Selected text
Thursday, May 23, 2013

Danish director Refn splatters Cannes festival with violence

By Belinda Goldsmith

CANNES (Reuters) - An ultra-violent thriller set in the Bangkok underworld of brothels and fight clubs came under attack at the Cannes film festival on Wednesday for its bloodletting which Danish director Nicolas Winding Refn defended as art.

"Only God Forgives" by Refn, who won the best director award at Cannes two years ago, is the story of Julian, an American fugitive played by Canadian Ryan Gosling, who runs a boxing club in the Thai capital as a front for a drug business.

After his brother is murdered for killing a prostitute, his gangster mother played by a chain-smoking, peroxide blonde Kristin Scott Thomas arrives demanding the heads of his killers, including a mysterious policeman handy with a sword.

As the family seeks revenge, the God-like policeman decides their fate, with blood splattered throughout the film that is sparse on dialogue but heavy on imagery with many scenes set in claustrophobic corridors darkly lit in blood red.

In one scene a hitman is pinned to a chair with four skewers while his eyes are gauged out and in another a sword splits open a gunman's chest, blood gushing and ribs exposed.

The film sharply divided critics at Cannes. Some people walked out of a press screening and others booed at the end, while some critics described it as "aesthetically brilliant".

Refn, whose film "Drive" also starring Gosling received a standing ovation at Cannes in 2011 and won him the best director award, defended the violence in his film that is one of 20 competing for the main prize at the world's top cinema showcase.

Given records
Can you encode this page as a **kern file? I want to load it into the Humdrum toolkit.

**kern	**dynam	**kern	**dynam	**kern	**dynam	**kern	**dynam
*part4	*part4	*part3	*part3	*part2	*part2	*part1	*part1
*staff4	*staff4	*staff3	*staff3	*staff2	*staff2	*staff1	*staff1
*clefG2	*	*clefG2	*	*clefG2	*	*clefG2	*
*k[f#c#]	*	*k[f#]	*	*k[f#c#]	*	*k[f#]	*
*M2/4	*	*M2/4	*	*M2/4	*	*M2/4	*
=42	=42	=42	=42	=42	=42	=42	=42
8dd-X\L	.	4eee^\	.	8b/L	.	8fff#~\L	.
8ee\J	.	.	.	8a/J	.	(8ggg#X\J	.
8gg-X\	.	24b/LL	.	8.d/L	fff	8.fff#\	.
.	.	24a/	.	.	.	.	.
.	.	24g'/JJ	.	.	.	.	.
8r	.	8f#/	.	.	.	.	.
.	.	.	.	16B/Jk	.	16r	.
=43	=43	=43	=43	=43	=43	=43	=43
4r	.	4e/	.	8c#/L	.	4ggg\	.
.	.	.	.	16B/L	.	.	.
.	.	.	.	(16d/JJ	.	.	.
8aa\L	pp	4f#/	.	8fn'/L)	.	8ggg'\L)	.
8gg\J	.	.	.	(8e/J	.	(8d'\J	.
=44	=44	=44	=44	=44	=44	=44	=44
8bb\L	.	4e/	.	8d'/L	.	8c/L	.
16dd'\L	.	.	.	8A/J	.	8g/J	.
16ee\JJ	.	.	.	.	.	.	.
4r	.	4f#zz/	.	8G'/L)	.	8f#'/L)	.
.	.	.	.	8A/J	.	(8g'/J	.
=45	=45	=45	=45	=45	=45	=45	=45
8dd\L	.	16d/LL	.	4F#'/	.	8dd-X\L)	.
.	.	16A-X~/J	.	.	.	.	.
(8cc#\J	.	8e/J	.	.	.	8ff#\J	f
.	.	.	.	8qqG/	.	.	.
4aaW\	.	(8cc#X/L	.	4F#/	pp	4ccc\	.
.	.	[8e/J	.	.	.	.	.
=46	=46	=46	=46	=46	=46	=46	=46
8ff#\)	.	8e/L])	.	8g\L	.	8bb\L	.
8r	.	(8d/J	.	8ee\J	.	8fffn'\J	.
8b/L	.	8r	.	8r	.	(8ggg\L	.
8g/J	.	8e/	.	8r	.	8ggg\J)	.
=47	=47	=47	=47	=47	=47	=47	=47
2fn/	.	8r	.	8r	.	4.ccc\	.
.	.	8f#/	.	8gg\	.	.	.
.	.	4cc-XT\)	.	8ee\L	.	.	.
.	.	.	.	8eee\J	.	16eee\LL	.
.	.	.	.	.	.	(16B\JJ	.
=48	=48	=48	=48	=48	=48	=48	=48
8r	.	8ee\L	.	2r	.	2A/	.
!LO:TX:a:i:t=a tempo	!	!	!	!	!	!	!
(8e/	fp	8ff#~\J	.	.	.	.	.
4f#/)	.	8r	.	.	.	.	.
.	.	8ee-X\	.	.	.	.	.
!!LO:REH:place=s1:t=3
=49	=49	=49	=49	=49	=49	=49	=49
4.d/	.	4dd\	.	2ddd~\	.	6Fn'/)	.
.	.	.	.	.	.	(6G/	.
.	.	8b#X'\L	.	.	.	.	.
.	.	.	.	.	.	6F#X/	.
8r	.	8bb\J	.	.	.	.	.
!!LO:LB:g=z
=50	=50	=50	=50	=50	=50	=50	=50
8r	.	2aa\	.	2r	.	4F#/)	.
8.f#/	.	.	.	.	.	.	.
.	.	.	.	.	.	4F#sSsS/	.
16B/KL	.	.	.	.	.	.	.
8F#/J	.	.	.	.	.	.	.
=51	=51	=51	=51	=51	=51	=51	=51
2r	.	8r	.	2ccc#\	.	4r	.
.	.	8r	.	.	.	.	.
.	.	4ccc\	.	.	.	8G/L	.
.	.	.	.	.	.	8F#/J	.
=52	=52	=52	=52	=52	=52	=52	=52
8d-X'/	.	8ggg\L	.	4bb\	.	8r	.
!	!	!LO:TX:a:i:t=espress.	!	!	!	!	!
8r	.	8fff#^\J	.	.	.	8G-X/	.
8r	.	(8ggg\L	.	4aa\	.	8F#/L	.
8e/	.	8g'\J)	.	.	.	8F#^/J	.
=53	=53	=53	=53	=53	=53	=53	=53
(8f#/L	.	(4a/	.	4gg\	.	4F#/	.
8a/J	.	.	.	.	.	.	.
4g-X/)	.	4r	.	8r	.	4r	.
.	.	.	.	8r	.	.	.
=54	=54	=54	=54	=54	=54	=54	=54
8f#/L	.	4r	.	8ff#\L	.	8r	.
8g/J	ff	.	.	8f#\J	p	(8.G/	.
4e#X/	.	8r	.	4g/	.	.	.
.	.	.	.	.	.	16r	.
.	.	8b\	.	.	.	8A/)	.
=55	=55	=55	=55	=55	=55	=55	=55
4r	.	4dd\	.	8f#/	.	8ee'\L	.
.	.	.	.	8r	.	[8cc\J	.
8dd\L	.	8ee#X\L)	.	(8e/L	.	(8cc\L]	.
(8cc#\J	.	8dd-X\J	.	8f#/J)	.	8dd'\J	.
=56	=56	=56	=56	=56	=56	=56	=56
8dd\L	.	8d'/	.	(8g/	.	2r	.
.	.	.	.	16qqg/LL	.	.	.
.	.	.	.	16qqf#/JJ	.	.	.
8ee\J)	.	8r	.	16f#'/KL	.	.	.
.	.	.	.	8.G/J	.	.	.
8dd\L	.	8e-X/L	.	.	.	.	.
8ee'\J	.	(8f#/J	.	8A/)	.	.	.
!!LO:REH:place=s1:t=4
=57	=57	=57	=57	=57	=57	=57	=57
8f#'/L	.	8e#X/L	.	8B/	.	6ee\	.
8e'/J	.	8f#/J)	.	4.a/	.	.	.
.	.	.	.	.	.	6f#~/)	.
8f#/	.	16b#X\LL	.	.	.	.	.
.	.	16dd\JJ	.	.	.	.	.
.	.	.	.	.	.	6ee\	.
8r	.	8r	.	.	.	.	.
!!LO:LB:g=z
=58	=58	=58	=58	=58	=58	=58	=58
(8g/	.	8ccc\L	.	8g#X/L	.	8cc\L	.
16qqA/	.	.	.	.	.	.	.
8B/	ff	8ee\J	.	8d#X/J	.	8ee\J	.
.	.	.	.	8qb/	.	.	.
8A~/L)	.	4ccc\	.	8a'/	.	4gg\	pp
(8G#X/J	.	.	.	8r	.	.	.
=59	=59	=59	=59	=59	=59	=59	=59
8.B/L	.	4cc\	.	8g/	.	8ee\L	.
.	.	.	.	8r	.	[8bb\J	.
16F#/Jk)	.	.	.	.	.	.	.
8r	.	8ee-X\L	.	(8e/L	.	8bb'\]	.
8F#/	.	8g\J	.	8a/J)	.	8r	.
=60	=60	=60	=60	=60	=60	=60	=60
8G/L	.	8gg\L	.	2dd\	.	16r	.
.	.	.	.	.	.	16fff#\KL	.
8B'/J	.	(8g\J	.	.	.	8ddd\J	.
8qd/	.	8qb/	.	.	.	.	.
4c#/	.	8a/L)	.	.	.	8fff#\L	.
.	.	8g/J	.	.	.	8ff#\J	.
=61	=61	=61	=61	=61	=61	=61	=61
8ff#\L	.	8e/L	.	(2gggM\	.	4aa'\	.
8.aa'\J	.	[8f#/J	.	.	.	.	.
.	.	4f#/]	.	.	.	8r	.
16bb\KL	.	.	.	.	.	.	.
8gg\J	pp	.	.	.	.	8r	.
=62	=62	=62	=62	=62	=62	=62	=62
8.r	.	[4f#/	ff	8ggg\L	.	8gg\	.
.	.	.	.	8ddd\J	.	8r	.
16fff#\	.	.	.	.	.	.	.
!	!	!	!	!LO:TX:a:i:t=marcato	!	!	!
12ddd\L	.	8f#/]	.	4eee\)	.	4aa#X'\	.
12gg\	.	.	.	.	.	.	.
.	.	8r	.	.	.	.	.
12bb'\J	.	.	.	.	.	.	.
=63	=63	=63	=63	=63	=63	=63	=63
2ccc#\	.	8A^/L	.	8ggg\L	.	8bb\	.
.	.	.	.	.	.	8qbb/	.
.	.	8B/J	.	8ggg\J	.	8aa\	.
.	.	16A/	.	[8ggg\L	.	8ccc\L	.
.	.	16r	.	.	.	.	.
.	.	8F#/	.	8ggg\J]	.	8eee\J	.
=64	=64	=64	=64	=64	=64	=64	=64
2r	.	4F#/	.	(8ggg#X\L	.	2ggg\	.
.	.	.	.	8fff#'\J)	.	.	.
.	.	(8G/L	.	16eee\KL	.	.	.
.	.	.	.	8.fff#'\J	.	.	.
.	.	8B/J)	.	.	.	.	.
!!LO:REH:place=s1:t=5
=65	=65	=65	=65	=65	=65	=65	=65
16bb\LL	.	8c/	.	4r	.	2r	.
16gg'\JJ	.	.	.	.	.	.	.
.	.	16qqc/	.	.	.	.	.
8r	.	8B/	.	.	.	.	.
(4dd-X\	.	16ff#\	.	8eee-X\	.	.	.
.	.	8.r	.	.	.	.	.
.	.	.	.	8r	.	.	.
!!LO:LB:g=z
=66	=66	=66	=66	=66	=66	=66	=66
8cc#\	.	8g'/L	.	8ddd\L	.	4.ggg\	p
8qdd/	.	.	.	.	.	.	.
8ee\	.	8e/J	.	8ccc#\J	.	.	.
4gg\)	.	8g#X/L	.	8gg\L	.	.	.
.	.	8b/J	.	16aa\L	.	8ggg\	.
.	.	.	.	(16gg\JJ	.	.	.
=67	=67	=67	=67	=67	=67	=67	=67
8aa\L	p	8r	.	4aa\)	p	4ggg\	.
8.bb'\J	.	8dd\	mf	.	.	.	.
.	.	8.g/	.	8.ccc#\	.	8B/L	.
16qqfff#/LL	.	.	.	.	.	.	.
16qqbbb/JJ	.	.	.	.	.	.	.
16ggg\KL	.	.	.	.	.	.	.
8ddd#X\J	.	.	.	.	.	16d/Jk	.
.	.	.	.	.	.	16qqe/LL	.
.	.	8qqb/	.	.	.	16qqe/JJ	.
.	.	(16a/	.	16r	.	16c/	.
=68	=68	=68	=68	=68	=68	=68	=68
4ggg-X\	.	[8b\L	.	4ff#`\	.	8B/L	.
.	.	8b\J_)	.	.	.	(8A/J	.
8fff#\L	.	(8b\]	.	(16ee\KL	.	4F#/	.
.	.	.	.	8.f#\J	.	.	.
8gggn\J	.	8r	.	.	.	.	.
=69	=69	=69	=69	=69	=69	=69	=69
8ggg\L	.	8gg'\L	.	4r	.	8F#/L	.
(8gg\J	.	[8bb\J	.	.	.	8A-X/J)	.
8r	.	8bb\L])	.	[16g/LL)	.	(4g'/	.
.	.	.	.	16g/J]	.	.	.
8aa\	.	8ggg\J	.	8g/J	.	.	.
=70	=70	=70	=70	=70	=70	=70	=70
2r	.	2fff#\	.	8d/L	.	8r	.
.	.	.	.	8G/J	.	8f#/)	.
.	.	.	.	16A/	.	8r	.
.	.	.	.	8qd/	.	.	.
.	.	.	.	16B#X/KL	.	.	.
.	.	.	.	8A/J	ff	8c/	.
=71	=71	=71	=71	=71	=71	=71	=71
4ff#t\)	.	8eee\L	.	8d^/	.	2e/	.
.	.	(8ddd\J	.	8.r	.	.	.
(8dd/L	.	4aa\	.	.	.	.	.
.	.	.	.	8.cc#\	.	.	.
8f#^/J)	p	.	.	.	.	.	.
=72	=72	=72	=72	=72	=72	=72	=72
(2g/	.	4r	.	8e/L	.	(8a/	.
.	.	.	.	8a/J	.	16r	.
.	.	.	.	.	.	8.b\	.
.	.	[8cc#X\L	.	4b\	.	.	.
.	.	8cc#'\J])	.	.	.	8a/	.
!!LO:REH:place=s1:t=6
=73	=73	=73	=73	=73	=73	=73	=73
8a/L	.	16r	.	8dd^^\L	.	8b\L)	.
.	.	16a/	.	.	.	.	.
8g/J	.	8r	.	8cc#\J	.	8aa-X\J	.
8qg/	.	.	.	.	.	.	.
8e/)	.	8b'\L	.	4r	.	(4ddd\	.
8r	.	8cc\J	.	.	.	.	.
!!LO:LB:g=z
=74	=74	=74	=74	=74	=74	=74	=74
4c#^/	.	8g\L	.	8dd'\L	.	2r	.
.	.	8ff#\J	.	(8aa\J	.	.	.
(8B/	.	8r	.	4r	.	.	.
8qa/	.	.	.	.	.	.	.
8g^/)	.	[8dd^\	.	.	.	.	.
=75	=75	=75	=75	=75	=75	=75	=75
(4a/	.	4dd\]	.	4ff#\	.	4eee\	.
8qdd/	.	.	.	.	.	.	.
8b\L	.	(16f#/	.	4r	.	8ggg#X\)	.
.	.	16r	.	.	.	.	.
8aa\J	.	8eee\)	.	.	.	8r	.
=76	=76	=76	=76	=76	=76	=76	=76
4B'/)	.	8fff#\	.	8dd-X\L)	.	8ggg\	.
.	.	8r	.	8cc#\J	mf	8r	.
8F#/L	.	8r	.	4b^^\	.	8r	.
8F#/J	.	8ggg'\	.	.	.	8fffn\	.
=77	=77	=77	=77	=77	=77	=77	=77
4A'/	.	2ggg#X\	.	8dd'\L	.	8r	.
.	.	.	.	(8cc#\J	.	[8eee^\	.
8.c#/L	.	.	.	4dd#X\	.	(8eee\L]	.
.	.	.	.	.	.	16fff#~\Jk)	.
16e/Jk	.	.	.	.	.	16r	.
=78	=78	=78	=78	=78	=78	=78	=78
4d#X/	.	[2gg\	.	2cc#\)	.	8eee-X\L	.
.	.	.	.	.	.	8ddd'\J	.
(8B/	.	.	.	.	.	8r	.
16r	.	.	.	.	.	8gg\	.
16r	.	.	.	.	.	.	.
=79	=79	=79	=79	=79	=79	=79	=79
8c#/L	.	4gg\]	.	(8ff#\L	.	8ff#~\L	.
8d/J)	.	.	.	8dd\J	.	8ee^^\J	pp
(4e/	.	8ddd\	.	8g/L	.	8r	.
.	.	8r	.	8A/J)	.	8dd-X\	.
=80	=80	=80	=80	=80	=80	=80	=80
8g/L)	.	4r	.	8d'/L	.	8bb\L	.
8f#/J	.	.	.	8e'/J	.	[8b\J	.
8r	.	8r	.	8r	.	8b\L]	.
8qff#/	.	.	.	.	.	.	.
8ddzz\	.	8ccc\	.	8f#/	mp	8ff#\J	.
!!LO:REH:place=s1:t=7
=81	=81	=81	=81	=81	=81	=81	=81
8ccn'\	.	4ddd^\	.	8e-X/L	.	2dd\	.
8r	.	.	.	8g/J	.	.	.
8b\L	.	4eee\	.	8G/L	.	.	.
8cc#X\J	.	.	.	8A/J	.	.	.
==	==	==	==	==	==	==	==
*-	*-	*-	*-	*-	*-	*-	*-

Brief 1
In the article on Refn's film, which actress plays the gangster mother?
Brief 2
Copy the article on Refn's film word for word, from "CANNES (Reuters) - An" up to and including "defended as art.".

Response area 1
Kristin Scott Thomas

Response area 2
CANNES (Reuters) - An ultra-violent thriller set in the Bangkok underworld of brothels and fight clubs came under attack at the Cannes film festival on Wednesday for its bloodletting which Danish director Nicolas Winding Refn defended as art.